* DATA EXTRACTS
----

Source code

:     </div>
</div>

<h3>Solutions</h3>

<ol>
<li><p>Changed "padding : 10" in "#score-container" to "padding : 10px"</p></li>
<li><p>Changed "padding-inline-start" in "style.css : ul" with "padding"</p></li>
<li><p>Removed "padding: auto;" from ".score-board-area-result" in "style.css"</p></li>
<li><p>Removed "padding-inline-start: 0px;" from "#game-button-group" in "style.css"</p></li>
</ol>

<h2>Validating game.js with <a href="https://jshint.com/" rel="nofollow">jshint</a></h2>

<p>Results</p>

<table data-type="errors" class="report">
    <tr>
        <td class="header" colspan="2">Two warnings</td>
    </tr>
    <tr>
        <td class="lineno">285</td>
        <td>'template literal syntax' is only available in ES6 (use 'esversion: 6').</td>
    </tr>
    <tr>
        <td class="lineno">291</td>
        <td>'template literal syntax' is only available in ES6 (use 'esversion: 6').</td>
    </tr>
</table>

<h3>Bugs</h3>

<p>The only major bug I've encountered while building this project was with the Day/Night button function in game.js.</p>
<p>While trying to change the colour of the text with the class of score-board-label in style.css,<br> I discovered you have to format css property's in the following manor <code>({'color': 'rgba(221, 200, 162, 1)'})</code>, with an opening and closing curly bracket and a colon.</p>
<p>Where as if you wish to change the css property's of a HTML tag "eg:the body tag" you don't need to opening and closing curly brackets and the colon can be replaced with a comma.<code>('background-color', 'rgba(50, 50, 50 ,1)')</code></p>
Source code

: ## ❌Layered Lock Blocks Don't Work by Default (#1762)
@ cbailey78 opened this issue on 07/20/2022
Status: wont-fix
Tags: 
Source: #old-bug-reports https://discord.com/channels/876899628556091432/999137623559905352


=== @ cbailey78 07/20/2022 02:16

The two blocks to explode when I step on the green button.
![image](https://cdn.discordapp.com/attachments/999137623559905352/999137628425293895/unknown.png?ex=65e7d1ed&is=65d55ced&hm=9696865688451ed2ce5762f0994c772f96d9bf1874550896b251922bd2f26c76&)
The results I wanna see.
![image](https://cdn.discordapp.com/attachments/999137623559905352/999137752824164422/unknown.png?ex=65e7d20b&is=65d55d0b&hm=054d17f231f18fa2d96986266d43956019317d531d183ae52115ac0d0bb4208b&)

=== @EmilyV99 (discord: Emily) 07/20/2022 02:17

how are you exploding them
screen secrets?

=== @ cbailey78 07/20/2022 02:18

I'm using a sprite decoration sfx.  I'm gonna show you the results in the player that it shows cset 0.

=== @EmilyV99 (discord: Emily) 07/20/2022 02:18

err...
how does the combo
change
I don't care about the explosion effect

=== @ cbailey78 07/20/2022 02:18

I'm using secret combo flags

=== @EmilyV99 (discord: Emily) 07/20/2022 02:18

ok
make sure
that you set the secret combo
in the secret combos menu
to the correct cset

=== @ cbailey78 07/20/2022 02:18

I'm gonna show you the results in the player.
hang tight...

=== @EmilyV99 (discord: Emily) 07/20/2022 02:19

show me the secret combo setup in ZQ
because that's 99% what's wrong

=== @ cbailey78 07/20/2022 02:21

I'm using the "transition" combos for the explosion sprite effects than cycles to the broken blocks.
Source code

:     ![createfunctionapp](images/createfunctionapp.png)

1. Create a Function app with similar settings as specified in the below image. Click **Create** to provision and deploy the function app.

----

* WHAT IS EXPECTED
Please reproduce the rows from their first line through the line containing "<p>Results</p>", substituting "Deleted" for each "Removed" and leaving everything else unchanged.

* ANSWER SPACE
Source code

:     </div>
</div>

<h3>Solutions</h3>

<ol>
<li><p>Changed "padding : 10" in "#score-container" to "padding : 10px"</p></li>
<li><p>Changed "padding-inline-start" in "style.css : ul" with "padding"</p></li>
<li><p>Deleted "padding: auto;" from ".score-board-area-result" in "style.css"</p></li>
<li><p>Deleted "padding-inline-start: 0px;" from "#game-button-group" in "style.css"</p></li>
</ol>

<h2>Validating game.js with <a href="https://jshint.com/" rel="nofollow">jshint</a></h2>

<p>Results</p>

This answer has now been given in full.